We do not sell personal data.

International transfers

We aim to keep personal data within the UK where possible. Some providers we use may store or process data outside the UK. Where this happens, we rely on safeguards recognised under UK data protection law, such as transfers to countries covered by a UK adequacy decision or, where needed, the UK International Data Transfer Agreement (UK IDTA).

How long we keep your data

We keep personal data only for as long as necessary for the purposes set out in this policy. This typically means:

  • Enquiry emails are kept for up to 24 months after the last communication, unless a project engagement follows.
  • Project records are kept for 6 years after completion to meet tax and insurance requirements.
  • Technical logs are retained for up to 90 days in line with hosting provider settings.

Your rights

Under UK GDPR, you have rights including access, rectification, erasure, restriction, objection, and data portability, depending on the circumstances. You also have the right to withdraw consent at any time where we rely on consent.
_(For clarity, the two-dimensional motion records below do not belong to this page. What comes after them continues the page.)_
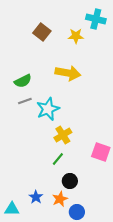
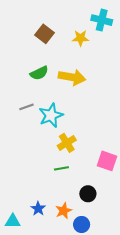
green semicircle: (23, 81) -> (39, 73), moved
green line: (58, 159) -> (61, 168), turned 40
black circle: (70, 181) -> (88, 194), moved

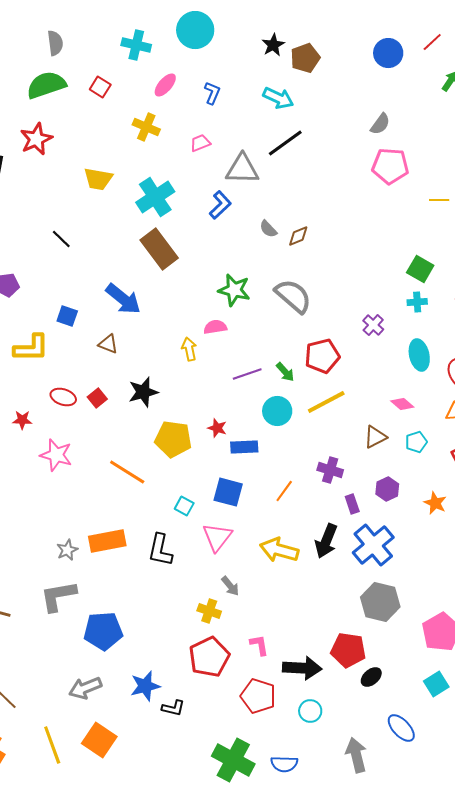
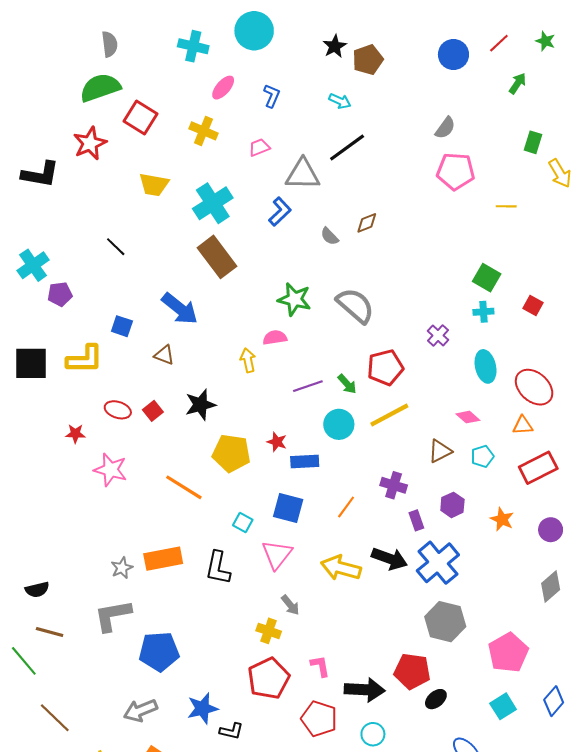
red square: (100, 87) -> (140, 118), moved, size x1.5
cyan arrow: (278, 98) -> (340, 101), size x0.7
brown diamond: (298, 236) -> (367, 223), moved
black arrow: (326, 541) -> (389, 559), turned -92

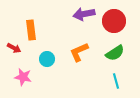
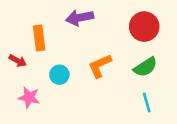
purple arrow: (84, 14) -> (80, 18), moved

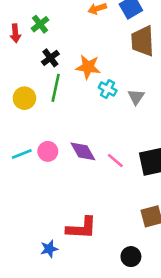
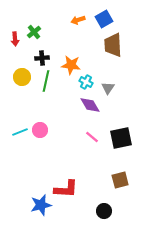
black cross: (50, 58) -> (42, 58), turned 32
yellow circle: (24, 98) -> (22, 77), moved
purple diamond: (83, 151) -> (90, 105), moved
blue star: (49, 249) -> (41, 205), size x1.5

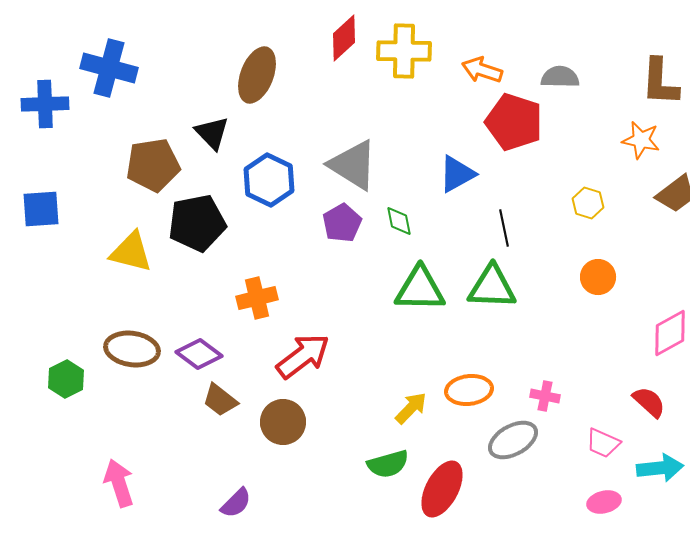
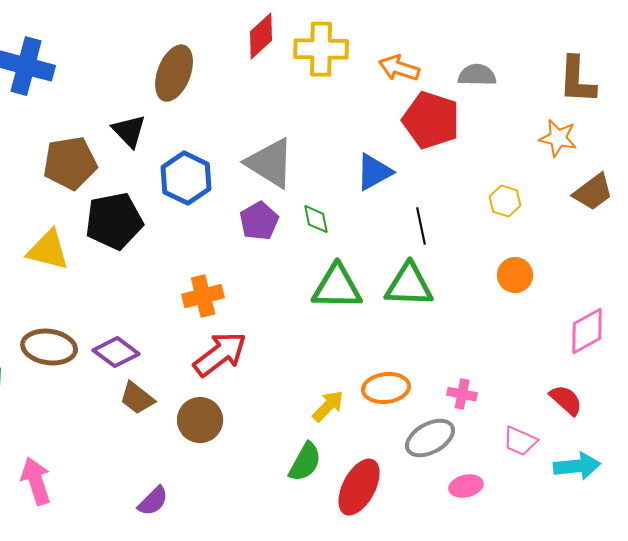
orange cross: (257, 298) -> (203, 296), moved
green semicircle: (388, 464) -> (305, 462), turned -45
pink ellipse: (604, 502) -> (466, 486), moved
To exercise your rights, contact us at sales@coreautomation.co.uk. For general enquiries about our engineering services, please visit our contact page.

You can also complain to the Information Commissioner's Office if you are not satisfied with how we handle your data.

Automated decision-making

We do not use automated decision-making or profiling in relation to any personal data we process.

Data breach notification

In the unlikely event of a personal data breach that poses a risk to your rights and freedoms, we will notify the Information Commissioner's Office within 72 hours of becoming aware of it, and will contact you directly if the breach is likely to result in a high risk to you.

Cookies and similar technologies

We use essential cookies and local storage to remember basic preferences, such as dismissing the cookie notice.

Our contact form uses a technical cookie (ca_csrf) to protect against cross-site request forgery. This is classified as a strictly necessary cookie under the Privacy and Electronic Communications Regulations (PECR) and does not require consent. It is HttpOnly, Secure, set only when the contact page loads, and contains no personal data.

On the Contact page, you can choose to load an embedded Google Map to show our location. The map is disabled by default and only loads when you click the "Load map" button. If you choose to load it, Google may set cookies or use local storage. We store your choice in local storage so you do not have to click again.

You can control cookies through your browser settings. Blocking some cookies may affect site functionality.